- [Work item] In the listing below, look for "voluntary" and copy every line that has it.

- [Extracted records]
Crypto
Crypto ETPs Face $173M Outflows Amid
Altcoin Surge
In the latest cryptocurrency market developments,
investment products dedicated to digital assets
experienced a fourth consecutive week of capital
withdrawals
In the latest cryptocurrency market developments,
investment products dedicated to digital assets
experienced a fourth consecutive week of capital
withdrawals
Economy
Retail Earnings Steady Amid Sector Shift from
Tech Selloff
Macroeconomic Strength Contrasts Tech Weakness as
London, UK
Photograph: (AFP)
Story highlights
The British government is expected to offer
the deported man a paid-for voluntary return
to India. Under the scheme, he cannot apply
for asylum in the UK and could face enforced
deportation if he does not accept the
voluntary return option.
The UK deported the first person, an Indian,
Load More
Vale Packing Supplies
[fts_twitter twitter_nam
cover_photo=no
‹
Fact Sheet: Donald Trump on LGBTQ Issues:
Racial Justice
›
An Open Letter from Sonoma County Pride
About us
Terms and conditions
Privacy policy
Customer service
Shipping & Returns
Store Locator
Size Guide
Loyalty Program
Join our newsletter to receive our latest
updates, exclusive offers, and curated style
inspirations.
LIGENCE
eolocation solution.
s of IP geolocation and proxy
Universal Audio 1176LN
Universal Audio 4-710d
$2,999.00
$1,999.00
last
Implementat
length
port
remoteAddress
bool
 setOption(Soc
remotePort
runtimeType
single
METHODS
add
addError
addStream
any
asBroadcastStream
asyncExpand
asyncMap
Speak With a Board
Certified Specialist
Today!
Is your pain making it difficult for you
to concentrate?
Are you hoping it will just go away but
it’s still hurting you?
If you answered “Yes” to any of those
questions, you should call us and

- [Response to this task]
the deported man a paid-for voluntary return
voluntary return option.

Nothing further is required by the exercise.